From the listing below, reproduce exactly the lines starting with the one with "8. OFFICE BEARERS" and going on through the one with "b) A Member", both ends kept. No picture is copied.

********

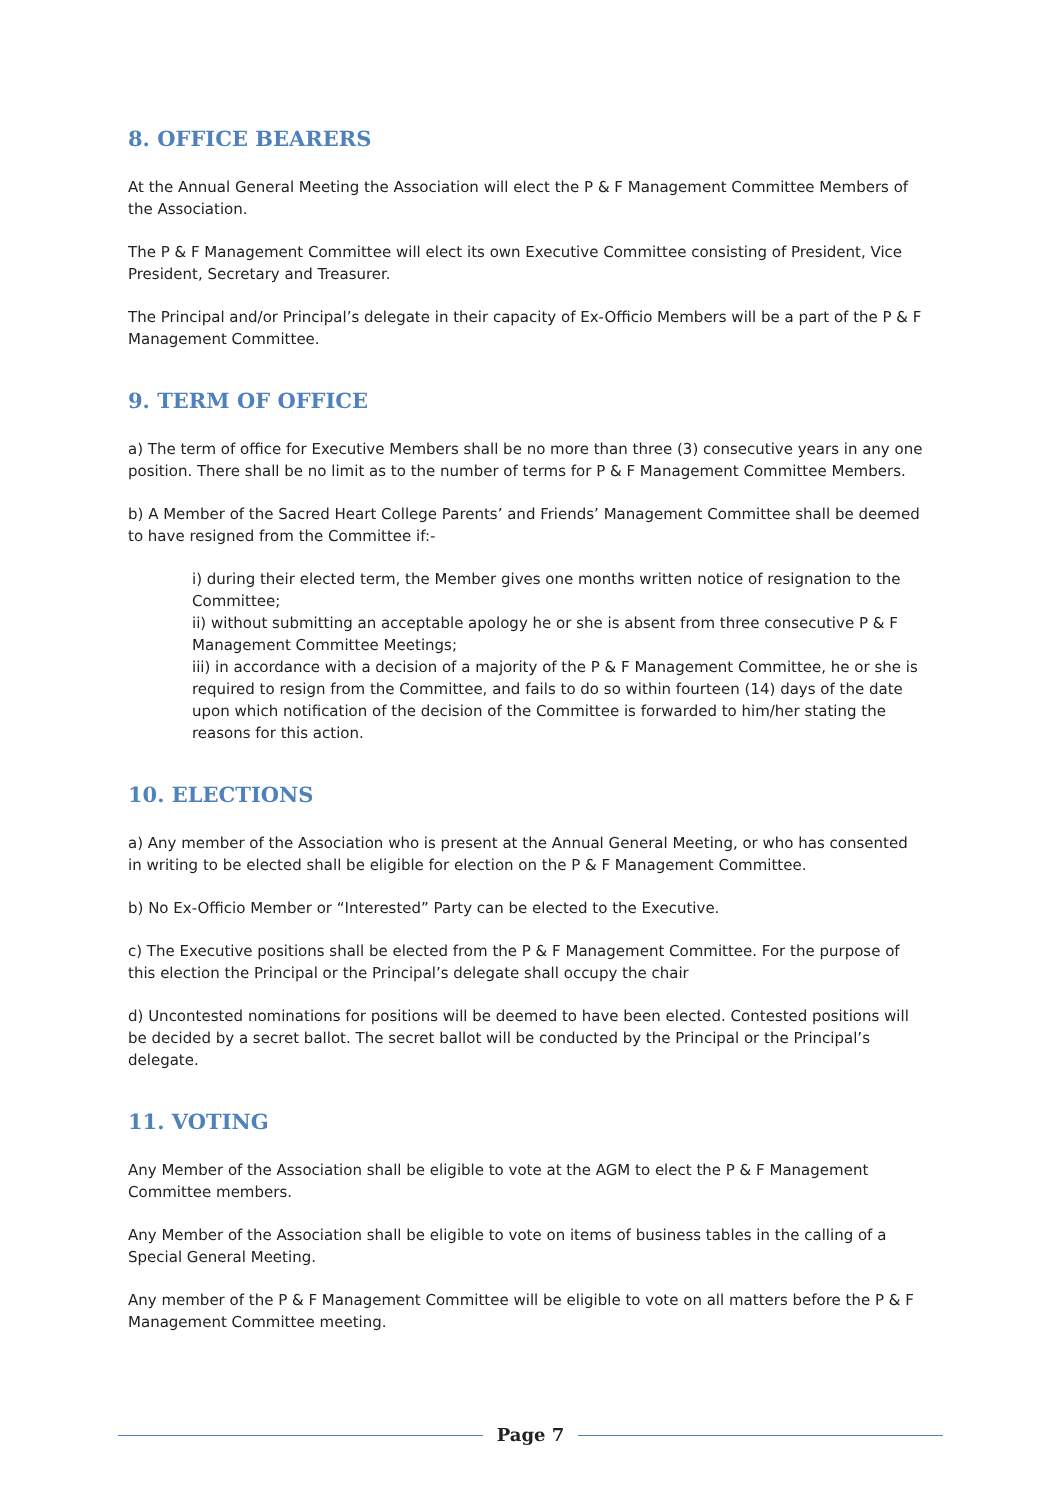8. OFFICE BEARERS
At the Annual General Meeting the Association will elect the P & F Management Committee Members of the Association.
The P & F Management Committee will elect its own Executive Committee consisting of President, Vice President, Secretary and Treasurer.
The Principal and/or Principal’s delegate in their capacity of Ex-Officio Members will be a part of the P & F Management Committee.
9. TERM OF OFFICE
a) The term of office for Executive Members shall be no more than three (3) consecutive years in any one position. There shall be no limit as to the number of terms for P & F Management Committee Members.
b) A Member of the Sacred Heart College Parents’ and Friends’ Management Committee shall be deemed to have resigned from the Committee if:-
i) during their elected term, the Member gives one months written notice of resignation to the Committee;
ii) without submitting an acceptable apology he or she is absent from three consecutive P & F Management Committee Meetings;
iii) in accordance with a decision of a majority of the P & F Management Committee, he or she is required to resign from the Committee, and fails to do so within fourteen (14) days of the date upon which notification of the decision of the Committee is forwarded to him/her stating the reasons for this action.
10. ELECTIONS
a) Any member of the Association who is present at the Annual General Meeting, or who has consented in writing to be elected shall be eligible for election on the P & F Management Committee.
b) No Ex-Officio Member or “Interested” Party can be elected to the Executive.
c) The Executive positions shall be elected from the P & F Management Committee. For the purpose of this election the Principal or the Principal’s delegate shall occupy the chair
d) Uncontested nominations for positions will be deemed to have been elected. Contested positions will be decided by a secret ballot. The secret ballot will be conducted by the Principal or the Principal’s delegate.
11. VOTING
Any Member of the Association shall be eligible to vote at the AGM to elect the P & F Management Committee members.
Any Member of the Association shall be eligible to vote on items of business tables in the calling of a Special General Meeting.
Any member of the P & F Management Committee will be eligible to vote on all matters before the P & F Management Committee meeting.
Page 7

********

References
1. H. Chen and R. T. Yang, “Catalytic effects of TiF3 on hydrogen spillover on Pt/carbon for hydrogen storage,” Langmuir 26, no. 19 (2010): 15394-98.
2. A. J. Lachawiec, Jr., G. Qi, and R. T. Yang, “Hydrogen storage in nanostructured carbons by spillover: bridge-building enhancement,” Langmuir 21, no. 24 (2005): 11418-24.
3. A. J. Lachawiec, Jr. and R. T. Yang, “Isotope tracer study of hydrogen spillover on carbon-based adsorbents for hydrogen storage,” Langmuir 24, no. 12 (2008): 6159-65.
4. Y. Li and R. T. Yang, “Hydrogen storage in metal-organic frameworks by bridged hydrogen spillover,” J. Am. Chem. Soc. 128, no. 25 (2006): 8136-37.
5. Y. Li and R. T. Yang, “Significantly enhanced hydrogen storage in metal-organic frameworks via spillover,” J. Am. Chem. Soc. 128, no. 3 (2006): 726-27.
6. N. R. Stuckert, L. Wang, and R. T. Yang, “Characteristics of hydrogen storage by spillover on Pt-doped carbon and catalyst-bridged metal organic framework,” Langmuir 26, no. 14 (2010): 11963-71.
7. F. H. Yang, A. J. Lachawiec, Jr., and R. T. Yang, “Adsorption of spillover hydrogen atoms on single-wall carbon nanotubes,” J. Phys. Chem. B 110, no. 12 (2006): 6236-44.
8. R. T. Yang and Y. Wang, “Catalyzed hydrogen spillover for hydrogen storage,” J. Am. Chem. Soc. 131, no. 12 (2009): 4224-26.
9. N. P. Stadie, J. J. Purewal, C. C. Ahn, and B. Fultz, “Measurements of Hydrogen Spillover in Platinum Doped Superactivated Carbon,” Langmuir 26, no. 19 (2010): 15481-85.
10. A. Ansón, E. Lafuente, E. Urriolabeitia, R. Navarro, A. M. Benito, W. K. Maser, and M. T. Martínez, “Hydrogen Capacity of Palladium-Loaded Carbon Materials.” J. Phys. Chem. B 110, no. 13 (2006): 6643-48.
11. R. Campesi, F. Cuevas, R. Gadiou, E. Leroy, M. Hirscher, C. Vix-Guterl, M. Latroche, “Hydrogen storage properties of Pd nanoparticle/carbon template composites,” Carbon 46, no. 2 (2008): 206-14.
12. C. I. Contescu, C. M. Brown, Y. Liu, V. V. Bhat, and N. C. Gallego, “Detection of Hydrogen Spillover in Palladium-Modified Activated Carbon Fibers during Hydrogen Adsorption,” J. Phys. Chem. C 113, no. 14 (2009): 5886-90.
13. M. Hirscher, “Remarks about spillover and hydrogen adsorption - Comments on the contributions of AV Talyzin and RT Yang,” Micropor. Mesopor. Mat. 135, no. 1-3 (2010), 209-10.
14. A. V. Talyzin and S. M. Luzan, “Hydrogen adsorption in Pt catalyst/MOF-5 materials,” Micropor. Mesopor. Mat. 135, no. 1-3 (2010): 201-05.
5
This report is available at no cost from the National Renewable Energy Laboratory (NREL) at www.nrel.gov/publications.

********

* _TASK SOLUTION_:
8. OFFICE BEARERS
At the Annual General Meeting the Association will elect the P & F Management Committee Members of the Association.
The P & F Management Committee will elect its own Executive Committee consisting of President, Vice President, Secretary and Treasurer.
The Principal and/or Principal’s delegate in their capacity of Ex-Officio Members will be a part of the P & F Management Committee.
9. TERM OF OFFICE
a) The term of office for Executive Members shall be no more than three (3) consecutive years in any one position. There shall be no limit as to the number of terms for P & F Management Committee Members.
b) A Member of the Sacred Heart College Parents’ and Friends’ Management Committee shall be deemed to have resigned from the Committee if:-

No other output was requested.